Quoted passage
┄┄┄┄┄┄
November 02, 2018

Making digital radiography more accessible

Simplifying the MTF calculation during the optical design process for a less expensive and time-intensive design

Making digital radiography more accessible

The digital radiography market is growing—and it’s no wonder since flat-panel and other detectors present numerous benefits to the healthcare field. For example, patients are exposed to less radiation with digital x-rays than with traditional film x-rays. In addition, using sensors instead of film means that results can be read immediately versus waiting for film to process. Higher quality images can be lightened, darkened, or enlarged for greater clarity. What’s more, password-protected digital patient files are more secure than film printouts stored in filing cabinets.

The importance of MTF in developing digital detectors

Modulation Transfer Function (MTF) is an important method of describing the performance of an optical system. A consequence of applying Fourier theory to image forming optical systems, MTF describes the contrast in the image of a spatial frequency presented in the scene being viewed.

For imaging systems, the performance specification is often MTF at a given spatial frequency. This is especially important for systems with digital detectors, where spatial frequencies beyond a certain value are not needed and mid-range frequency performance is desired.
┄┄┄┄┄┄
Data records
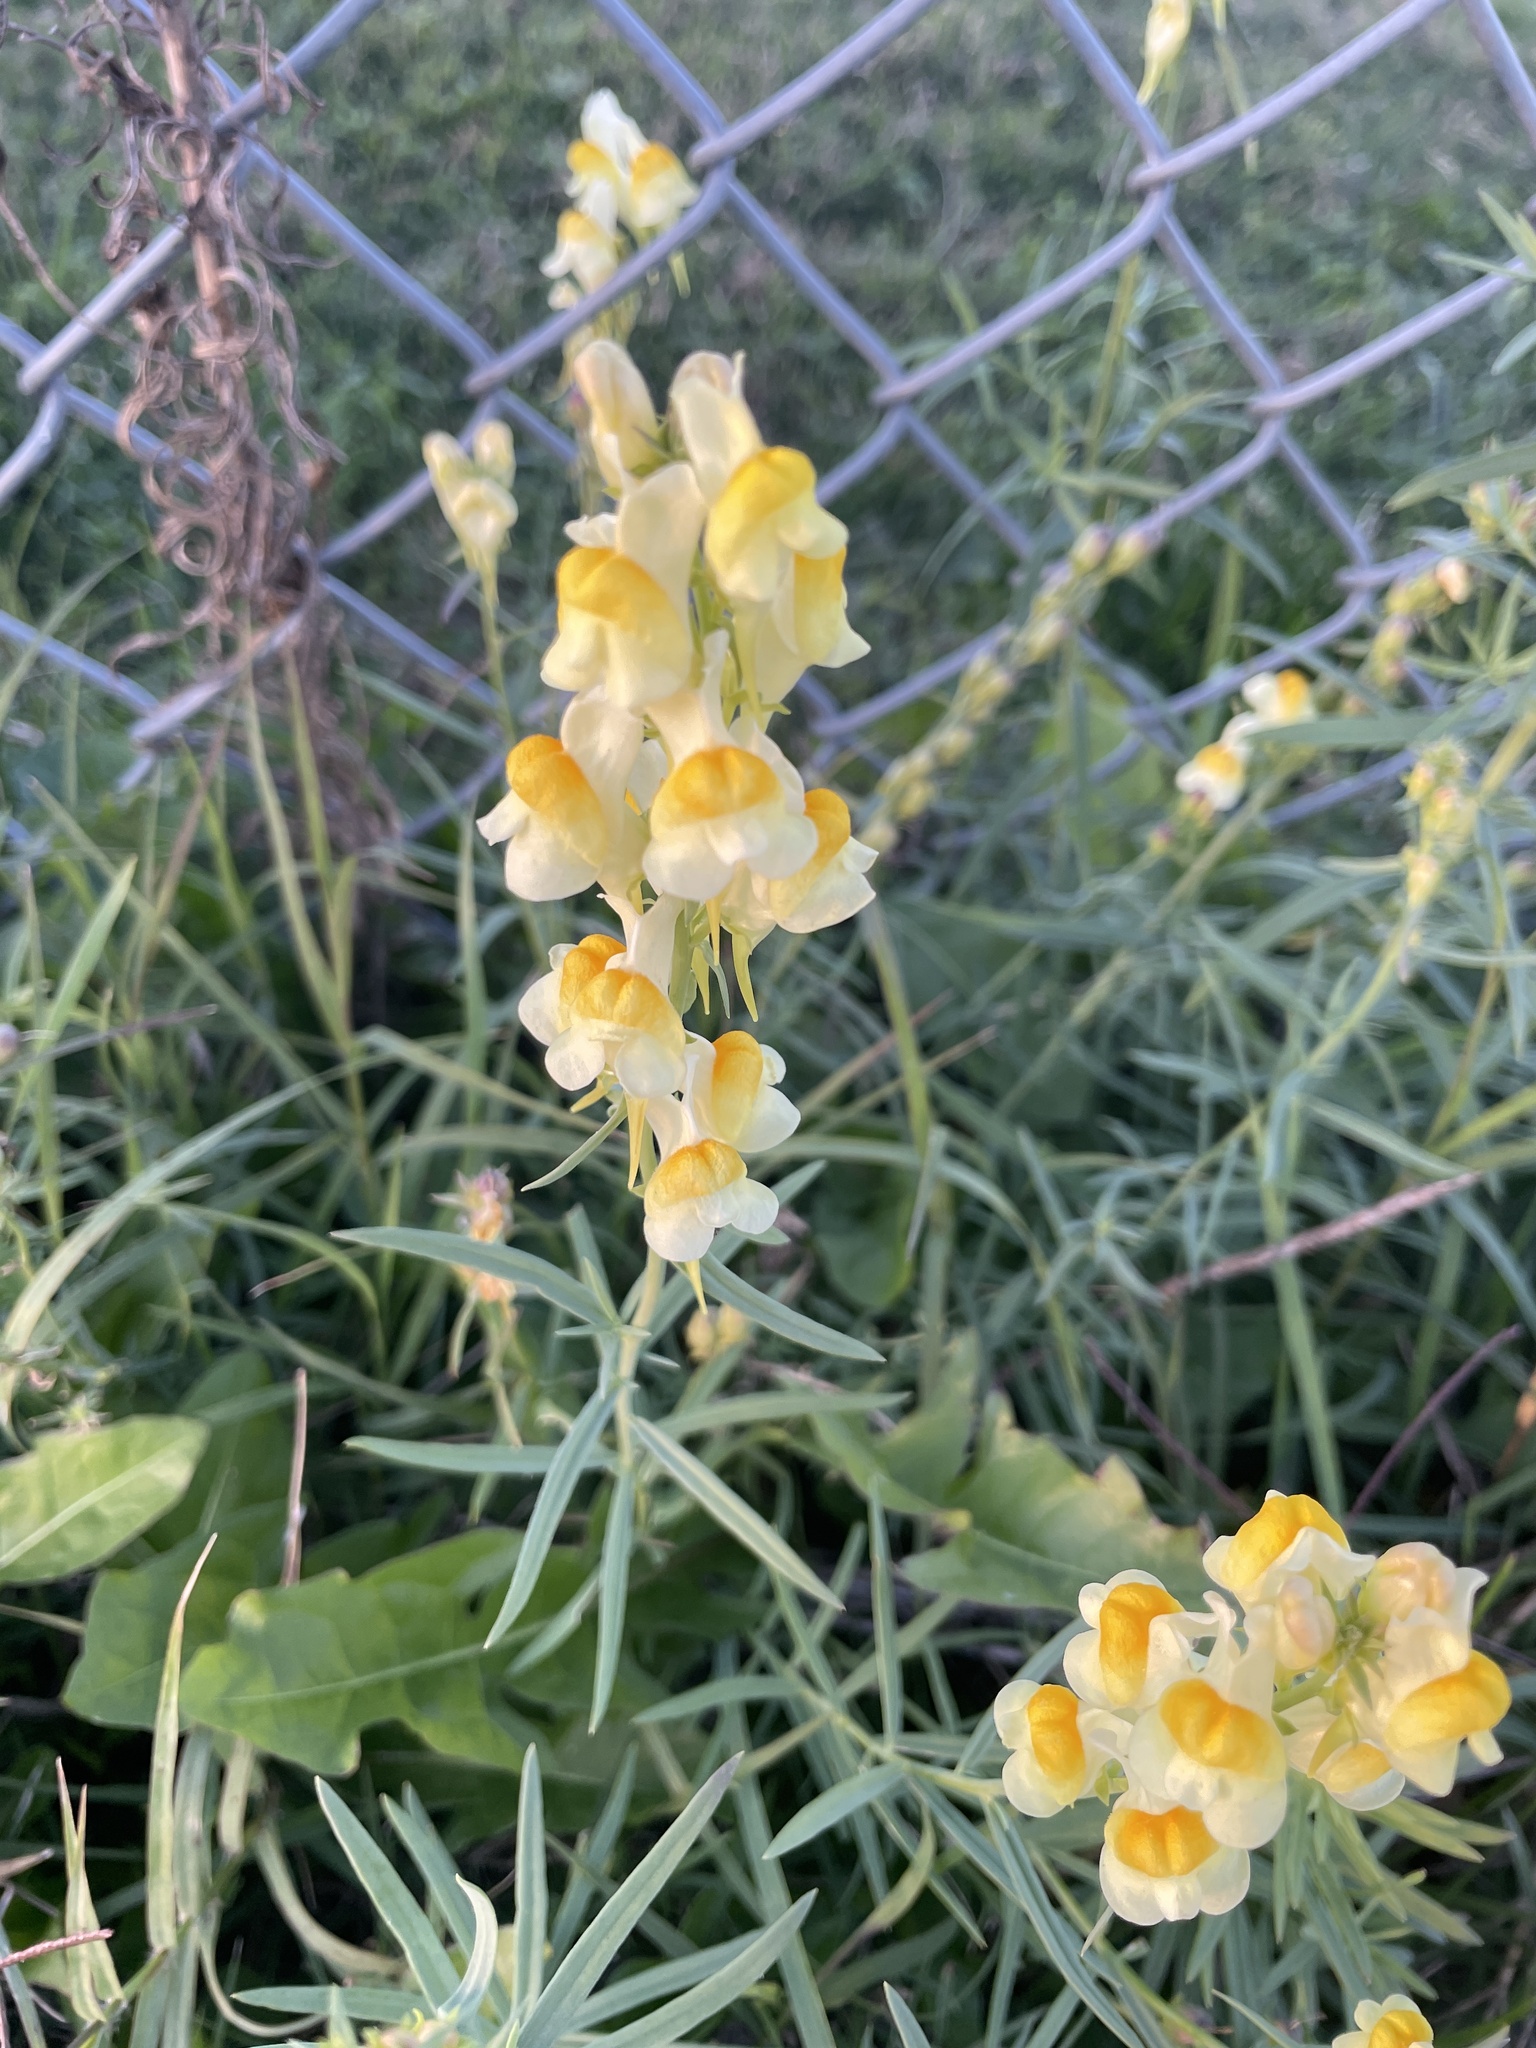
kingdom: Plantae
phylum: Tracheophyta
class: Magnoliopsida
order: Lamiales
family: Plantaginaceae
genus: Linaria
┄┄┄┄┄┄
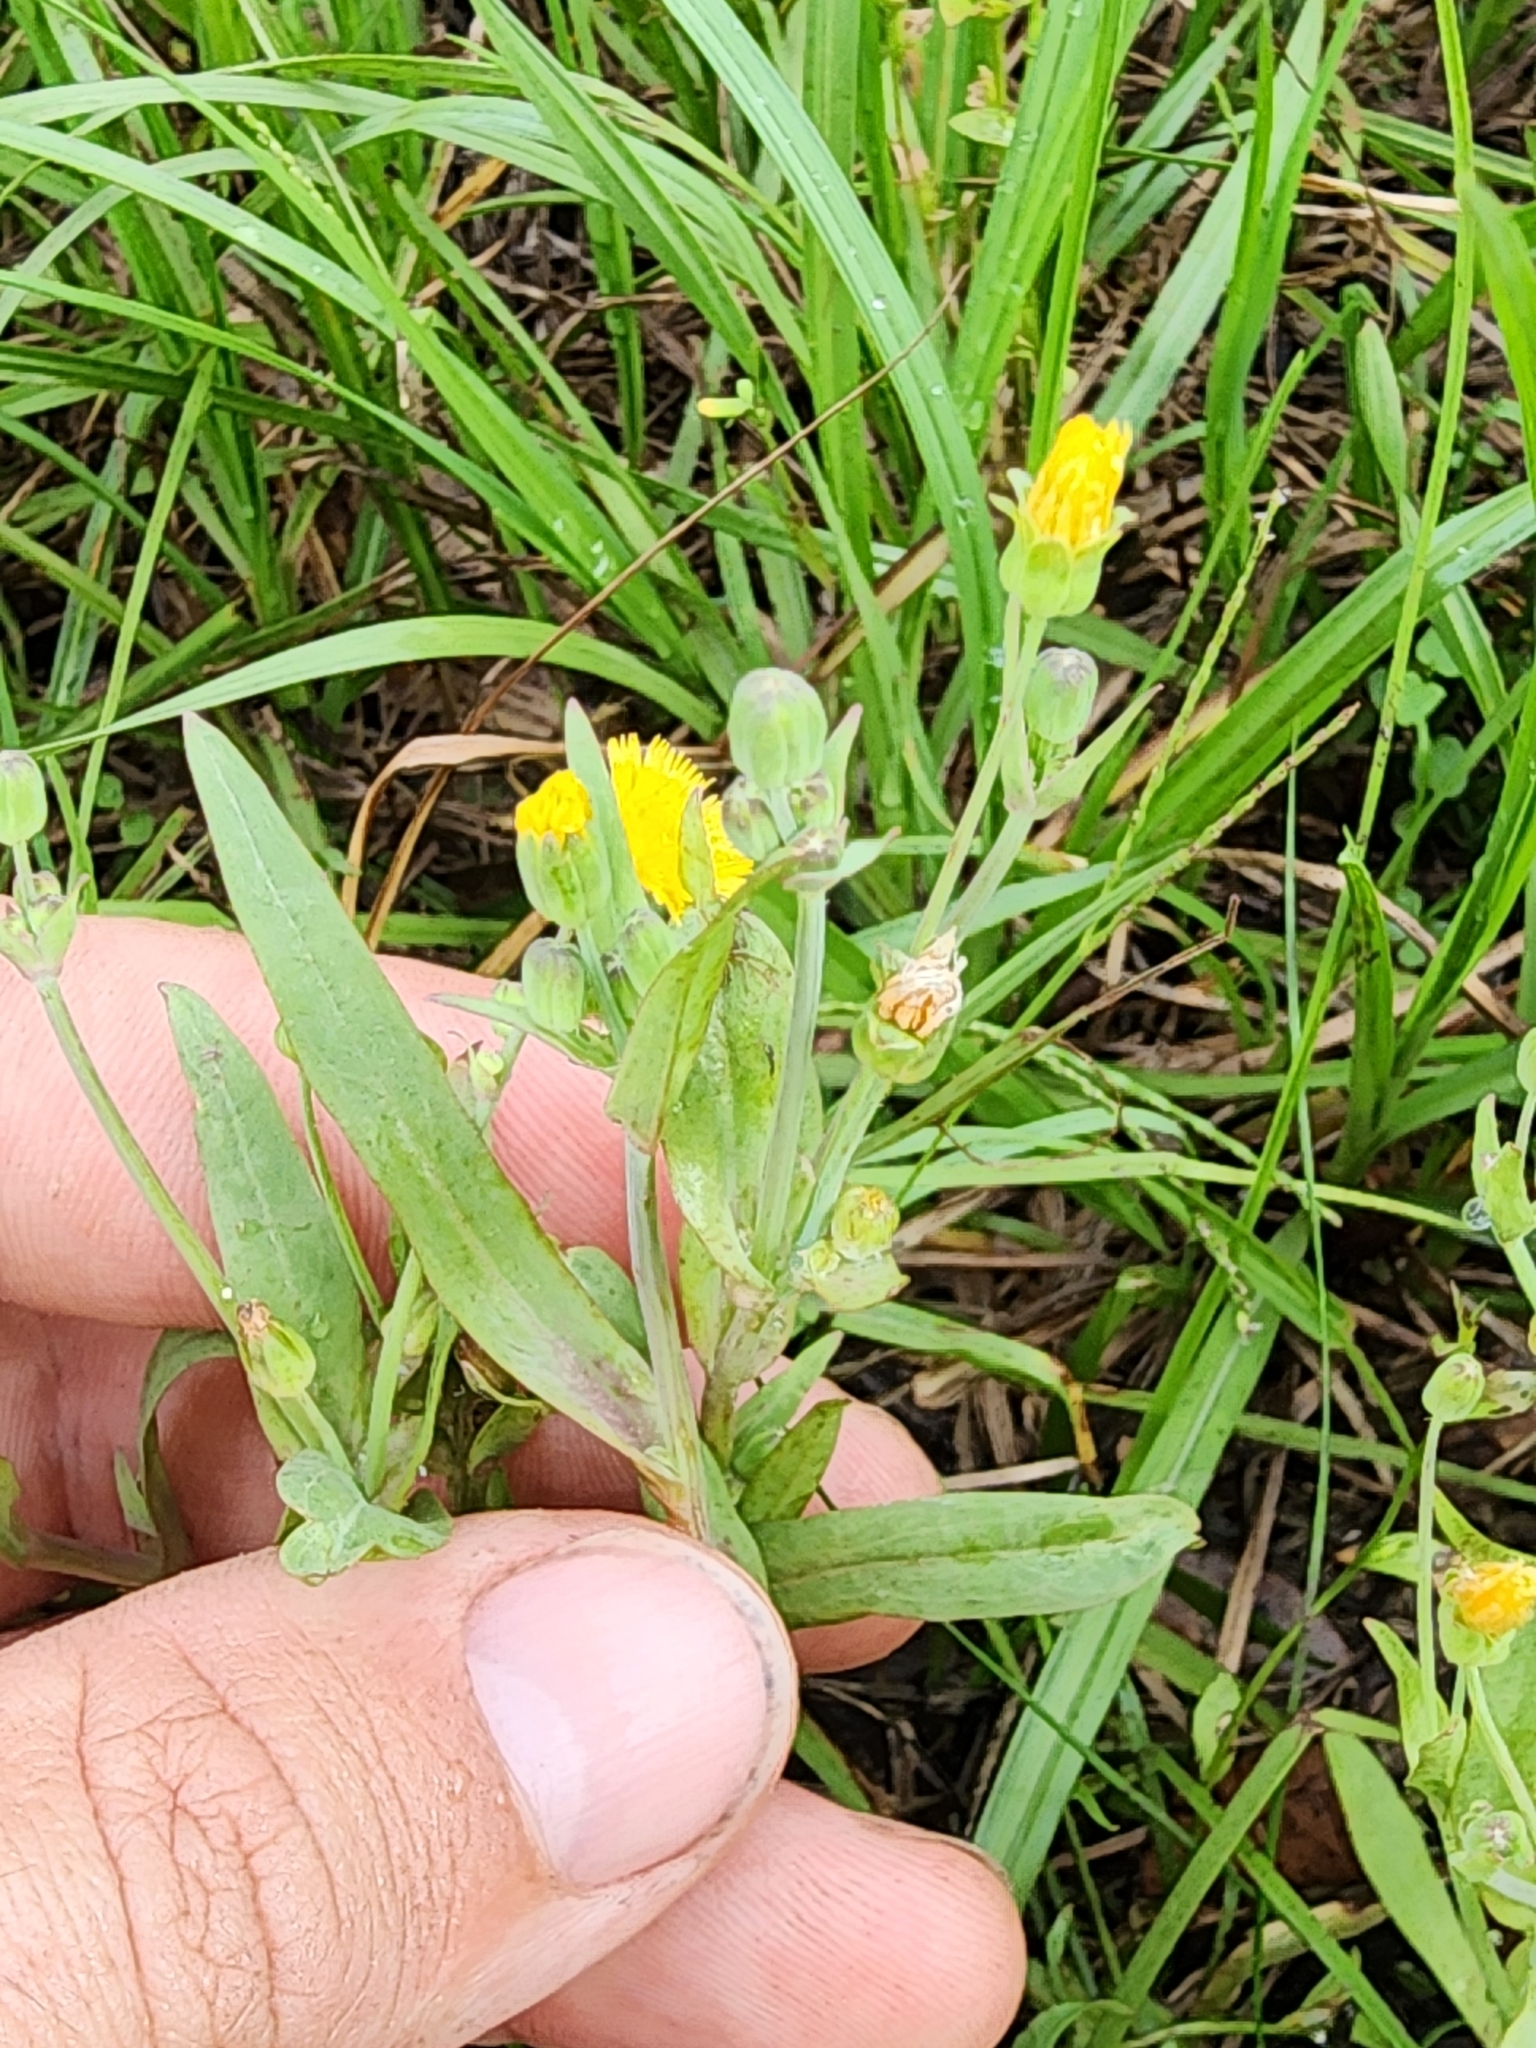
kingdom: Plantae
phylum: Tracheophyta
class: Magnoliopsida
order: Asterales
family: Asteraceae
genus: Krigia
┄┄┄┄┄┄
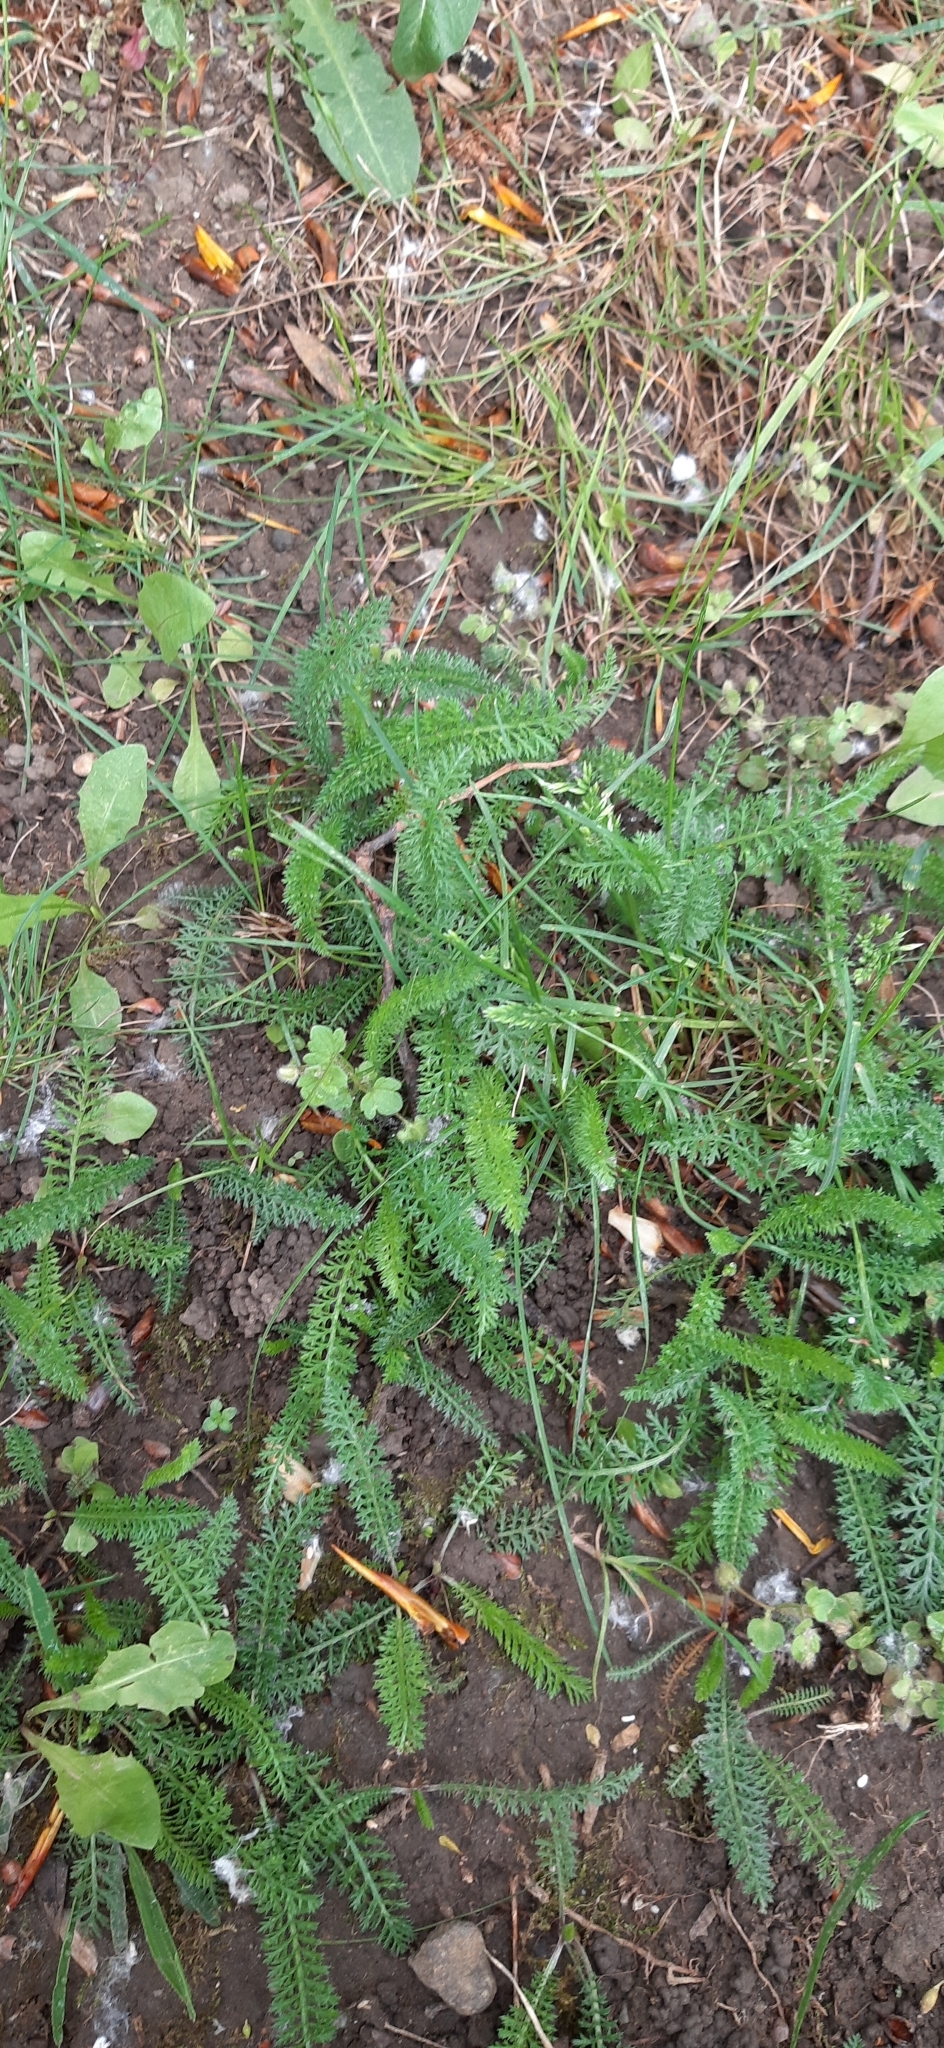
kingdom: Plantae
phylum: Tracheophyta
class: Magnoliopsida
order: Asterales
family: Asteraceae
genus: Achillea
┄┄┄┄┄┄
What you will do
• A. Answer these questions about the digital radiography text, one answer per line, marked the same way:
(i) How does the radiation patients get from digital x-rays compare with film x-rays?
(ii) What does MTF stand for?
(iii) For systems with digital detectors, which frequency performance is desired?
• B. Sum up the digital radiography text in two sentences.
• C. Continue the text on digital radiography and MTF from its last sentence.

Per-task answers
• A.
(i) Patients are exposed to less radiation with digital x-rays.
(ii) Modulation Transfer Function.
(iii) Mid-range frequency performance.

• B. Digital radiography is growing because detectors expose patients to less radiation, give results right away, produce images that can be adjusted for clarity, and keep patient files more secure than film. Modulation Transfer Function (MTF) is an important way to describe how an optical system performs, and it matters especially for systems with digital detectors, where mid-range frequency performance is desired.

• C.
Optimizing directly on MTF is difficult, though. The calculation is computationally expensive and tends to behave badly in the early stages of a design, so that other optimization methods are needed until the system is very close to its final form.


The Contrast Optimization feature in OpticStudio largely solves these problems. Instead of calculating the full MTF, it measures the phase differences in the exit pupil across a distance corresponding to the desired spatial frequency in the MTF. This quantity can be used to construct a merit function during optimization that has a minimum in the same location as the MTF. The method is much faster and more well-behaved than a direct optimization on the MTF value—and can help optical designers get to a high-confidence digital detector design, faster. Our customers tell us that Contrast Optimization can help speed MTF by up to 30 times faster.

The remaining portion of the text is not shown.